Twenty-three years ago, Noel Dube said, the Virgin Mary urged him to erect a shrine to God. Now a different authority has ruled that it can stay.
A Middlesex Superior Court judge said Dube can keep an illuminated, three-story religious display in his Pepperell backyard, more than five years after local officials ordered that he take it down because he did not have the proper building permits.
Dube, an 85-year-old World War II veteran who lost a leg sweeping mines in Germany, said he began building the shrine after the Virgin Mary spoke to him during his morning prayers on May 28, 1982.
After a neighbor complained about the shrine's size and the visitors it attracted, the town asked Dube to remove it in 1999.
Instead, he expanded it, adding a 30-foot painting of Jesus and a 24-foot illuminated cross to a 20-foot mural of Our Lady of Fatima.
Dube could not be reached for comment yesterday, but feels vindicated, said his lawyer, Edward McCormick.
"He's not a guy who ever wanted to flaunt the rules and regulations, but on the other hand, when no accommodations were made, he fought back," McCormick said.
Middlesex Superior Court Judge Kenneth J. Fishman handed down the ruling last week. The town of Pepperell had argued that Dube needed permits to legally maintain the mural. Since he refused to apply for permits, the town reasoned, the mural had to be removed.

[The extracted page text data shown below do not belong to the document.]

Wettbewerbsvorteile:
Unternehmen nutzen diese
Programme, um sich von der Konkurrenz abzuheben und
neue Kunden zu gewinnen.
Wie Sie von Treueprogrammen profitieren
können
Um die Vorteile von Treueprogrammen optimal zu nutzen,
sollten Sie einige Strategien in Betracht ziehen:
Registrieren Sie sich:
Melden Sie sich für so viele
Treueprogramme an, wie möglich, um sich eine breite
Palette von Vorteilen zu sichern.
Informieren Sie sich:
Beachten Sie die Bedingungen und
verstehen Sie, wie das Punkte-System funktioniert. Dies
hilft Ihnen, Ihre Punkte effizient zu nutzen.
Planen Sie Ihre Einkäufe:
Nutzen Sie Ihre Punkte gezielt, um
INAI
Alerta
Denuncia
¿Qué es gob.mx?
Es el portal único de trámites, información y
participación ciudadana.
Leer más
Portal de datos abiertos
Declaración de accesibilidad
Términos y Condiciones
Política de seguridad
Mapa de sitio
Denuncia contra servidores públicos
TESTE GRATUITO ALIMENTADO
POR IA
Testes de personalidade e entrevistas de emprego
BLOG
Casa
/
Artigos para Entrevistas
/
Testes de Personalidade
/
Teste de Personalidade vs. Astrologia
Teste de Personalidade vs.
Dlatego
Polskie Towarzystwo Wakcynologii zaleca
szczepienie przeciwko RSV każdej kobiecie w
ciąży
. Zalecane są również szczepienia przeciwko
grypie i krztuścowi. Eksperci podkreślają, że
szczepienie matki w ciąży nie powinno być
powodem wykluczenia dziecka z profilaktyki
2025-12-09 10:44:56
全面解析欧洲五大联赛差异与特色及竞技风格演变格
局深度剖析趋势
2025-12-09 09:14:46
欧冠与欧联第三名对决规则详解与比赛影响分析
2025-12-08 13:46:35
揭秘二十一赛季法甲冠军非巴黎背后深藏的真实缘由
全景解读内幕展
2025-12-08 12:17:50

McCormick argued that the shrine was protected by the First Amendment, as well as a state law that prohibits zoning ordinances from regulating or restricting structures for religious purpose, as long as the dimensions of the structures are reasonable.
In his decision, Fishman said the structures are clearly used for religious purposes and are of reasonable dimensions.
The town has not decided if it will appeal the ruling, said Town Administrator Robert Hanson. But he criticized Fishman's decision as being "narrow in its focus." The town is concerned about safety, not religion, Hanson said.
"He has a structure 20-something-feet tall, and the town has no knowledge of how it was fastened to the ground," Hanson said. "The judge just focused on religion."
"We're surprised and a bit disappointed," said neighbor Jen Reale. "He clearly disregarded the fact that there is a size limitation. He's taken advantage, and we strongly feel that should be addressed."
Dube, a devout Roman Catholic who considered entering the seminary as a teenager, said he was commanded to erect a shrine while he was on his knees in his backyard saying his morning prayers that spring day 23 years ago.
Uncertain what to do, he procrastinated until he nearly died of prostate cancer a few years later. After recovering, he erected the Fatima mural and placed small signs around town to advertise the new shrine. As the faithful and the curious began to trickle into his half-acre, tree-lined backyard, Dube added the mural of Jesus.
But in 1999, with the number of visitors approaching 4,000 a year, a neighbor complained that the shrine did not belong in a residential neighborhood.